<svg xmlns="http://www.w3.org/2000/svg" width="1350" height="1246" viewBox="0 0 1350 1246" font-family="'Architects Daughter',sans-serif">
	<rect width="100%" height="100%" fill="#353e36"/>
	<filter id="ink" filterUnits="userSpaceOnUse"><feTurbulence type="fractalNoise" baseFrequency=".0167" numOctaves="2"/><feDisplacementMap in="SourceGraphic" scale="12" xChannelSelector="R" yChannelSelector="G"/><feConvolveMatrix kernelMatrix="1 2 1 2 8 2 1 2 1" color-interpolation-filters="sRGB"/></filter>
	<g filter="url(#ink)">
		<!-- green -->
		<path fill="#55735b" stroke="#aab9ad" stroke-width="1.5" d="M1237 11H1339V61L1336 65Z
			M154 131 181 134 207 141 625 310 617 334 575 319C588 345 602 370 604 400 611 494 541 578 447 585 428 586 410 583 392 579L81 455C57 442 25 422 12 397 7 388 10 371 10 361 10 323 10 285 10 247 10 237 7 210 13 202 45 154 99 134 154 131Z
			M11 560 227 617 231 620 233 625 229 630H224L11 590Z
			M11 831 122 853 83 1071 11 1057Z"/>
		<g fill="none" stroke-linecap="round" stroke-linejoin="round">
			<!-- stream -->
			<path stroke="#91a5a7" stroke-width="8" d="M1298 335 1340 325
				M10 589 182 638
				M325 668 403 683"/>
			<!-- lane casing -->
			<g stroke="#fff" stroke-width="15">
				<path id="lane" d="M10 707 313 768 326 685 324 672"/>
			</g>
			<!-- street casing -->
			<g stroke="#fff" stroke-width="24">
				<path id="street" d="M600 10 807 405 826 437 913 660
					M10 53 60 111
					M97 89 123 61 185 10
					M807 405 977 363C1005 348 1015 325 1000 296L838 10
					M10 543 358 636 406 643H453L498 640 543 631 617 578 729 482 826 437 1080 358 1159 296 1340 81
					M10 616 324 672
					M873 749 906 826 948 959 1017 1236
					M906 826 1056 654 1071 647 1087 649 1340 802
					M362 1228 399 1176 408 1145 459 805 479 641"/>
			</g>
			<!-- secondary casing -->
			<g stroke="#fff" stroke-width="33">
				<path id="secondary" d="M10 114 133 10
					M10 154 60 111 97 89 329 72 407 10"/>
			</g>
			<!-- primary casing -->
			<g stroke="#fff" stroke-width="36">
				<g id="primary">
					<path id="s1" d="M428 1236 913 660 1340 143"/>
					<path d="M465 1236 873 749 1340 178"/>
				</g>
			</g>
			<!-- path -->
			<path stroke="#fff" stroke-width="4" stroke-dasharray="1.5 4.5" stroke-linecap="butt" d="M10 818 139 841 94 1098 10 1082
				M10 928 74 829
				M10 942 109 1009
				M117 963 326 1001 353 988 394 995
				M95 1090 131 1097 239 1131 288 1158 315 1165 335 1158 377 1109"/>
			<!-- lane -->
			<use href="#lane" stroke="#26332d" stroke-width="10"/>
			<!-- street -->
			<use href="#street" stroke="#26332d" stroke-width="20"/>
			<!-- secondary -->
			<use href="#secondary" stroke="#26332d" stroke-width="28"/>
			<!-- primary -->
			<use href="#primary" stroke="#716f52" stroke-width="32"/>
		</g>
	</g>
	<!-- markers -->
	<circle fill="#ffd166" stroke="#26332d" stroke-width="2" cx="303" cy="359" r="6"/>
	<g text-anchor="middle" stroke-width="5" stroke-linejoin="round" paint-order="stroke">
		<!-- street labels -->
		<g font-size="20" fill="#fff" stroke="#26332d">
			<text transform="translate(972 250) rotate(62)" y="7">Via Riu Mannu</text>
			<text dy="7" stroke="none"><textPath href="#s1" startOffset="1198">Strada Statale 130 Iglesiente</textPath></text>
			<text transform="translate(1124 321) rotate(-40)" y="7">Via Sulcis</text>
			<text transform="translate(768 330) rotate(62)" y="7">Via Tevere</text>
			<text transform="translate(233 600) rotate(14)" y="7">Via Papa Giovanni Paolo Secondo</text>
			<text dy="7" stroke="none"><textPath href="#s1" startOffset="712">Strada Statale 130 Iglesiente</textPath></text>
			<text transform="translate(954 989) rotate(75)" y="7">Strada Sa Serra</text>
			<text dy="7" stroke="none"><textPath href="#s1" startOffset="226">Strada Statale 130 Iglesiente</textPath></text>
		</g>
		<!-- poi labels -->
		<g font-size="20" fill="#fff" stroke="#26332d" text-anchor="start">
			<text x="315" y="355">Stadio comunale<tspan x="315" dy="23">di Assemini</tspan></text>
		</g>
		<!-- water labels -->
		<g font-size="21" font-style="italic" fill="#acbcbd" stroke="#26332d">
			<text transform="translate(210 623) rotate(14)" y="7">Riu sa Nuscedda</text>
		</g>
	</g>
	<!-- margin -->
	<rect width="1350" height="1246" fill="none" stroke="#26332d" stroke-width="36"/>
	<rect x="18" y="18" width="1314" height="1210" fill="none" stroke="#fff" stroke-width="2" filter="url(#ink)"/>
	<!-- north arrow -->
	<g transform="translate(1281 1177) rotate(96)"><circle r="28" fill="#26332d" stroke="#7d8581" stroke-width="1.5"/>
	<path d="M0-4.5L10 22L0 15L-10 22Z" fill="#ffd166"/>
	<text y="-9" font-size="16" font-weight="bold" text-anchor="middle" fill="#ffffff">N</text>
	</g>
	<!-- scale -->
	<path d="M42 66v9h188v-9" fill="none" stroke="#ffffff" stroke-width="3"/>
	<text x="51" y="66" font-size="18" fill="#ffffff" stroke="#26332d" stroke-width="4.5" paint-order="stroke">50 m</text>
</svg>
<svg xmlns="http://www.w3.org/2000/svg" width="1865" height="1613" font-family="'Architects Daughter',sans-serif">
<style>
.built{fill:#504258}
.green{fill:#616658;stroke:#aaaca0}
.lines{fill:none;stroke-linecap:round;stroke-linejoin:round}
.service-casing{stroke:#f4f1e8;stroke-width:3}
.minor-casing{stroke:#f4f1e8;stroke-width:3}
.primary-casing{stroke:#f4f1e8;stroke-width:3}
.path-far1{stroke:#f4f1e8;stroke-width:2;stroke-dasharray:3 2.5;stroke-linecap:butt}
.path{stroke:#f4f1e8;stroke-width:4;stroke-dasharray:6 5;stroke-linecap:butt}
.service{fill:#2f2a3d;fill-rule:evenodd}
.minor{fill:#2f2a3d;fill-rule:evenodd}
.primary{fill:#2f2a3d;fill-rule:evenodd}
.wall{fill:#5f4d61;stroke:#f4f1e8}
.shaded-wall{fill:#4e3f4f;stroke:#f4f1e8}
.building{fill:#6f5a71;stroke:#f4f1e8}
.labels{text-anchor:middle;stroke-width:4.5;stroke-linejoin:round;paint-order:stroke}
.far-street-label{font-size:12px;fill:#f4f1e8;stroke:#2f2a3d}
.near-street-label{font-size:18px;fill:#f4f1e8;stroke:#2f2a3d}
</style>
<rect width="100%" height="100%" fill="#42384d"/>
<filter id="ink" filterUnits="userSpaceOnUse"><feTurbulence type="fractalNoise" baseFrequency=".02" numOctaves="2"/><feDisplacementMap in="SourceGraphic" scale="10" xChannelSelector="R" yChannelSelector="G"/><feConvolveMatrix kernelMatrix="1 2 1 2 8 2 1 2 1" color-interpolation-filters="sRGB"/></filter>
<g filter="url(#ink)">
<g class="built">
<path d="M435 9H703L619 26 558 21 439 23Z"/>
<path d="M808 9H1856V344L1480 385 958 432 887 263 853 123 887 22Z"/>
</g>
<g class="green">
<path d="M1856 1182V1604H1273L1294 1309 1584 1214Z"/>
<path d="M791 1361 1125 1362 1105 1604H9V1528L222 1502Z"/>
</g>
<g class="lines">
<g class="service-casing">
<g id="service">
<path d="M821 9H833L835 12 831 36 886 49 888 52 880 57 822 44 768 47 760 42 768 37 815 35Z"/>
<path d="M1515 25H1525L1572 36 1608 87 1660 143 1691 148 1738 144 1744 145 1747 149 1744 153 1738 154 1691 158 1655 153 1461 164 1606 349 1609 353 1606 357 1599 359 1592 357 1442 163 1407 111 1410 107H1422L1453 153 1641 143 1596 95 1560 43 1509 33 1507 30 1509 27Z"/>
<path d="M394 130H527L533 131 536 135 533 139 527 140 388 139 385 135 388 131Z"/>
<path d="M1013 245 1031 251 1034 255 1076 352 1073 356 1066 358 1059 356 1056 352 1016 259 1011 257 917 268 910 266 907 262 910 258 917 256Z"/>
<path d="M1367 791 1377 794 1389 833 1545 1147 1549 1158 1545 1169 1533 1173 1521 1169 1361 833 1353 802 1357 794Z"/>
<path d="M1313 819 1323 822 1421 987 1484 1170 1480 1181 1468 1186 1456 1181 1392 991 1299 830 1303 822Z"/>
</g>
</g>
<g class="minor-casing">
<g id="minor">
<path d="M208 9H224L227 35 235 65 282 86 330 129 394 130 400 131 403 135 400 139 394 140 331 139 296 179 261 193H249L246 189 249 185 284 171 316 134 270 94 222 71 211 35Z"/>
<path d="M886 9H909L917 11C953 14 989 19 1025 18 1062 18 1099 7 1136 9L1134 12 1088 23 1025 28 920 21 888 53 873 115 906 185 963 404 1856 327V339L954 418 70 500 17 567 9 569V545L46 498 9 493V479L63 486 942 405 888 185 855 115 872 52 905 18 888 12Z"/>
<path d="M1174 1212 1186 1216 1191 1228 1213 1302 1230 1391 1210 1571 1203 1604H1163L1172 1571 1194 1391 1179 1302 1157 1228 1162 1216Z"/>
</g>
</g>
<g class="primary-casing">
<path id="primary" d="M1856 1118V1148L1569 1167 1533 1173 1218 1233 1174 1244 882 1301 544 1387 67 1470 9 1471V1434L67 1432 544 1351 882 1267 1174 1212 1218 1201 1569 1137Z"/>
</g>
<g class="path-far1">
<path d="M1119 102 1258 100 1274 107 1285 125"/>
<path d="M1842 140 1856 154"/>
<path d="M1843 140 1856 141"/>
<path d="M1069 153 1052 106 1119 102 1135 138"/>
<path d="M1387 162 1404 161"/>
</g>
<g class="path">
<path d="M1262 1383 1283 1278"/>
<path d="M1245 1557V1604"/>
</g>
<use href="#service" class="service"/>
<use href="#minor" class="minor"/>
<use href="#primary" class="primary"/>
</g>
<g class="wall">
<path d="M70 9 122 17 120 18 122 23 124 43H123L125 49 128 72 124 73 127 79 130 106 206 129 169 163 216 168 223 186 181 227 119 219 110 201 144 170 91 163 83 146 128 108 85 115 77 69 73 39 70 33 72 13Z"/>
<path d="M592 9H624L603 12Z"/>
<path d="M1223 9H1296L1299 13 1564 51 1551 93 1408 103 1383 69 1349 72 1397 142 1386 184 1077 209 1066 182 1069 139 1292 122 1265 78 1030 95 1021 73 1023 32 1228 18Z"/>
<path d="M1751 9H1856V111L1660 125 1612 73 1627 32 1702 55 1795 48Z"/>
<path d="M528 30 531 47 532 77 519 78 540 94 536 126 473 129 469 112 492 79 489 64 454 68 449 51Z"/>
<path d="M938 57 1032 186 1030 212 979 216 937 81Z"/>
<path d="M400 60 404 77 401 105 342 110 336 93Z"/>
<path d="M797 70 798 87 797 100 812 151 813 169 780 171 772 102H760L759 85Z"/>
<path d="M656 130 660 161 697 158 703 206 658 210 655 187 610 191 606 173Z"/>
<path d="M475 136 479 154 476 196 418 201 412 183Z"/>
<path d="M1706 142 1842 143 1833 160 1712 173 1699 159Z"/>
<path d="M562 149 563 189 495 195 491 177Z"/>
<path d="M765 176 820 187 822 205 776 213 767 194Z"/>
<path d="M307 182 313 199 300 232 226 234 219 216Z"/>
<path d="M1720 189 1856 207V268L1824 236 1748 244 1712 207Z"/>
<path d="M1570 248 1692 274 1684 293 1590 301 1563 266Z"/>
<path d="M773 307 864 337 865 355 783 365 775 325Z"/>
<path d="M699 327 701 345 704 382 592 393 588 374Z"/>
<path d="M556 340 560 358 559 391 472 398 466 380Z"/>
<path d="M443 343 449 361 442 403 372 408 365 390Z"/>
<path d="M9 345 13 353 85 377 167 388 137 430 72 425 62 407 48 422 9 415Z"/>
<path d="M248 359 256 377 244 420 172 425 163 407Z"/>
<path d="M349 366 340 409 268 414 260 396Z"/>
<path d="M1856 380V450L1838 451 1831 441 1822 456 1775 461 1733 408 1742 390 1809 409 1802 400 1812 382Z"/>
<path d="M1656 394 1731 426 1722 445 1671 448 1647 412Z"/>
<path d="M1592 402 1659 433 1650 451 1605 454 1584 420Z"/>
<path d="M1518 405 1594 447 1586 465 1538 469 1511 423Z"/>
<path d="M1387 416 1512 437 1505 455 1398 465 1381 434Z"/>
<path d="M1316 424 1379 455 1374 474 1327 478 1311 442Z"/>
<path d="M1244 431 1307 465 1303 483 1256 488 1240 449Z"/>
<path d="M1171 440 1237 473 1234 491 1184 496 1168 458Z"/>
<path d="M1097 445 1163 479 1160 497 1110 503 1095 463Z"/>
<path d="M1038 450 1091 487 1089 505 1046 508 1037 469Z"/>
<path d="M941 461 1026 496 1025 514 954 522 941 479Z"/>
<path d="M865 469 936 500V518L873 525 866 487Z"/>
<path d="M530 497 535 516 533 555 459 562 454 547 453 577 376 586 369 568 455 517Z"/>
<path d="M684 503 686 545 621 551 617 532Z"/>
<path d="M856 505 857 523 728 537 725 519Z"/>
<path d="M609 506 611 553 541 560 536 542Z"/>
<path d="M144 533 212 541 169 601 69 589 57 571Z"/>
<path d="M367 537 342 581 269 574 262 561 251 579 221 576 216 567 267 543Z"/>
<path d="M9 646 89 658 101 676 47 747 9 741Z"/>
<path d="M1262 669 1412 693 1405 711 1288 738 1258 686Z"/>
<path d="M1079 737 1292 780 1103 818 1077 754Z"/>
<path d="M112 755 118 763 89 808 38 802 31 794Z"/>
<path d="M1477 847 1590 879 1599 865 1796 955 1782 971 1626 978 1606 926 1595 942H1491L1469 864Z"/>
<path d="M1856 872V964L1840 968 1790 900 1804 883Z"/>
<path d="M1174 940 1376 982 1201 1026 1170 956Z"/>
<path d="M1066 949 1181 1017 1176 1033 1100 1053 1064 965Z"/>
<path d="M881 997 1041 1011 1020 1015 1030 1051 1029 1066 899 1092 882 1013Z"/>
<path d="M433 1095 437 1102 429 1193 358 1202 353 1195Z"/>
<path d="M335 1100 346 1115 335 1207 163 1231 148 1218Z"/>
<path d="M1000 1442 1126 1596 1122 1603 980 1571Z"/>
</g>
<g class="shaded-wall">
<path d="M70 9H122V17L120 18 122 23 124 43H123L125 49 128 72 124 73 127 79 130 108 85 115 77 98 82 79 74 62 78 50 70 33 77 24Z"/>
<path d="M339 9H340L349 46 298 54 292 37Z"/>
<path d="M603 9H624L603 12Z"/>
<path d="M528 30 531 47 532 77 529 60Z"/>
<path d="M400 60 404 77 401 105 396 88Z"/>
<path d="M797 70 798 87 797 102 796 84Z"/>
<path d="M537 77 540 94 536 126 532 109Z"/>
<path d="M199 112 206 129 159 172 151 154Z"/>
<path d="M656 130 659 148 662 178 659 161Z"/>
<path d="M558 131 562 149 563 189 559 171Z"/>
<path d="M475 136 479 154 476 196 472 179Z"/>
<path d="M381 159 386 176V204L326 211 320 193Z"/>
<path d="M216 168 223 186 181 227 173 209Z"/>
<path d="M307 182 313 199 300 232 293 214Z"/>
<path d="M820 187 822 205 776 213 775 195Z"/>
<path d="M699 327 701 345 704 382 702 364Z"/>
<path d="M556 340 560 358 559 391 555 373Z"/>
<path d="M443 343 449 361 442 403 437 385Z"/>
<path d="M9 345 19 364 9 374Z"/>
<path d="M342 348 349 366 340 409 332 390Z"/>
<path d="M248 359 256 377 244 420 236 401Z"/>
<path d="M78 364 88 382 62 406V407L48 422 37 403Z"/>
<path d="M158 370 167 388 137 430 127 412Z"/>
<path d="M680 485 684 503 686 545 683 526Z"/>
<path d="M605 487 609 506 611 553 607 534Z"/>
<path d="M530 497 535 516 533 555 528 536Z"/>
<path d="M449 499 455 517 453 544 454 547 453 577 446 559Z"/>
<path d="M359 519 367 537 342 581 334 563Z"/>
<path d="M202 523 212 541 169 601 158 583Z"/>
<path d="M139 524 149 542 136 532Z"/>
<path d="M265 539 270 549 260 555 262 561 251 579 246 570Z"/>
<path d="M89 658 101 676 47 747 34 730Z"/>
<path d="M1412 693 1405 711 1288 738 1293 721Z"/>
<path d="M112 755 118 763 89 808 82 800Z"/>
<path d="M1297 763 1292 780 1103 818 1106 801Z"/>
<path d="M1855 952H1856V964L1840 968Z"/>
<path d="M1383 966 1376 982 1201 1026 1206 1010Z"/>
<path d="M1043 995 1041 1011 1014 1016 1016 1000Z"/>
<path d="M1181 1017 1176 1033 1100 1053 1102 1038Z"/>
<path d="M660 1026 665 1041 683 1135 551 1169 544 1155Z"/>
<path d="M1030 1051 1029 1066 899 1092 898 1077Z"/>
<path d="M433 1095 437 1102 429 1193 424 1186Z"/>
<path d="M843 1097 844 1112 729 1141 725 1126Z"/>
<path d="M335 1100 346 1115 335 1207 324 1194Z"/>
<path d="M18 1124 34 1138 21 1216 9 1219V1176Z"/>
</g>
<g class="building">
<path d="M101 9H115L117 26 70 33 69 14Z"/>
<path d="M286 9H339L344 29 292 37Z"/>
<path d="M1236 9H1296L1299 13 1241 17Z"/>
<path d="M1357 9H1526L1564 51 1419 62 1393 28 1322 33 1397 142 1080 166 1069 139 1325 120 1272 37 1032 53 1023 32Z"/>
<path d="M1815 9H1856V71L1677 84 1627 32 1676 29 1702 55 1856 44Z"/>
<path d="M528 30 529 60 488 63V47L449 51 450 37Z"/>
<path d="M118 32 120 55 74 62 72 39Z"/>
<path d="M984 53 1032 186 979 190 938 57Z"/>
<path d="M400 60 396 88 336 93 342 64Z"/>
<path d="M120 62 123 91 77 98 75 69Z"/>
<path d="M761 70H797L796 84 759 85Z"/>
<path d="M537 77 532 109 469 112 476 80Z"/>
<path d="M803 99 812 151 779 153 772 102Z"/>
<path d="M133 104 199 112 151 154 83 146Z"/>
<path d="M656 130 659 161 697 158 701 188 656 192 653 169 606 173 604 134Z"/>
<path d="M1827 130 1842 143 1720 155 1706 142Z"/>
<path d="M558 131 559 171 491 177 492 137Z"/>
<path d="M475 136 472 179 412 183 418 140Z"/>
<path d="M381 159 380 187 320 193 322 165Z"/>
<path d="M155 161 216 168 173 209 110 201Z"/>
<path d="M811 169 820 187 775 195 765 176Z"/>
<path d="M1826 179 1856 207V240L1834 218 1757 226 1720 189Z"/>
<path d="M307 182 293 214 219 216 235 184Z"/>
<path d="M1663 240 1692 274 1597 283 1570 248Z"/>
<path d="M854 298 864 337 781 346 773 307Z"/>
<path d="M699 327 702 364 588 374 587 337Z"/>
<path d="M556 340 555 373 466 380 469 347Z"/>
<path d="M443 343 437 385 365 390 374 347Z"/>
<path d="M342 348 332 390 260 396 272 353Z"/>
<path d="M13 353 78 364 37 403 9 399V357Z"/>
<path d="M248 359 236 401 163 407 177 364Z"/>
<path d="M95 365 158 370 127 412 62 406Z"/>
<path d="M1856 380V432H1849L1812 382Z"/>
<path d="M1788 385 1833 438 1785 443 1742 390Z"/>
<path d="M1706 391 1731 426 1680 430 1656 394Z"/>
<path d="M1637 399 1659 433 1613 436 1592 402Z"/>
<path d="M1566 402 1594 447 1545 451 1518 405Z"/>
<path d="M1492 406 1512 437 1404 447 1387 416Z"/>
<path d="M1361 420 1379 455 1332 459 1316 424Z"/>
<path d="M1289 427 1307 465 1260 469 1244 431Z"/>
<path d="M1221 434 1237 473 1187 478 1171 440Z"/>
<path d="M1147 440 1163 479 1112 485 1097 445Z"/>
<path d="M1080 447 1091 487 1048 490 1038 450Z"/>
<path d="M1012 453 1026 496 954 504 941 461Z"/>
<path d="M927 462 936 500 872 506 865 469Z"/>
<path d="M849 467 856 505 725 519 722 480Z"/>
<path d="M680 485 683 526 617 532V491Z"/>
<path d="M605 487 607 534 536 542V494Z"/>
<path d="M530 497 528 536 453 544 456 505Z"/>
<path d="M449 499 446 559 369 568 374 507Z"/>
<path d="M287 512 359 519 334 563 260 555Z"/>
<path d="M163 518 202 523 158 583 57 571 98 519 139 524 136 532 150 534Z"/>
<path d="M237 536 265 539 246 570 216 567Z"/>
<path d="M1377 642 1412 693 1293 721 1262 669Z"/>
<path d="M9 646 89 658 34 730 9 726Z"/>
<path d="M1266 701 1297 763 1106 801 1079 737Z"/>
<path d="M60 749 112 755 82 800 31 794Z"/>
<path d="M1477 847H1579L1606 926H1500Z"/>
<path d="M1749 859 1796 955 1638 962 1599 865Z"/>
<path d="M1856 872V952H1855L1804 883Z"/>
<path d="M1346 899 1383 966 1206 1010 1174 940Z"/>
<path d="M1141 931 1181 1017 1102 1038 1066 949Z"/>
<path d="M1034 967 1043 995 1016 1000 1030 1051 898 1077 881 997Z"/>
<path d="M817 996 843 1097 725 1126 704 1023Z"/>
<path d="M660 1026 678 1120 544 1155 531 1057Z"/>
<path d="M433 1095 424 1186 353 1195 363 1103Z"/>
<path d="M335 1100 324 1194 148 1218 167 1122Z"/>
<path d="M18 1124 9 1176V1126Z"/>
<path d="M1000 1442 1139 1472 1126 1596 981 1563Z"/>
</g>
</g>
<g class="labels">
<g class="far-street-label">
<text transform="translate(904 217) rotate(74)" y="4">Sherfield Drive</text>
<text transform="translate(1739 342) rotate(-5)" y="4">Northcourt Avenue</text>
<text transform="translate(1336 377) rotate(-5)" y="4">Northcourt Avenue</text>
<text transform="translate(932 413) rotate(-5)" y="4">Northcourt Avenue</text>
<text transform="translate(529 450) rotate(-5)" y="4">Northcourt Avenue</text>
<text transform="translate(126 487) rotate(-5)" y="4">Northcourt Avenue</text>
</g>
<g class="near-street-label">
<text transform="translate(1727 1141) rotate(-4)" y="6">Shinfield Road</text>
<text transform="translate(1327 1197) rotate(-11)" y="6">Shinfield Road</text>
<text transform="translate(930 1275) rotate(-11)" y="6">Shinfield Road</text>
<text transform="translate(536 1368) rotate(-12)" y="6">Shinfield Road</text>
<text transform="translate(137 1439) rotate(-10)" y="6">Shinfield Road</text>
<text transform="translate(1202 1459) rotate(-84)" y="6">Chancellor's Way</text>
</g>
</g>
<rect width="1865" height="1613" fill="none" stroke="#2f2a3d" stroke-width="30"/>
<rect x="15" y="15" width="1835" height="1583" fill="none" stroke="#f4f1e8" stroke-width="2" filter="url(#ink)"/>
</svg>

______

_Work item:_
Every line above that contains "butt" counts once. Give the number of those lines and nothing more.

_Solution to the exercise:_
3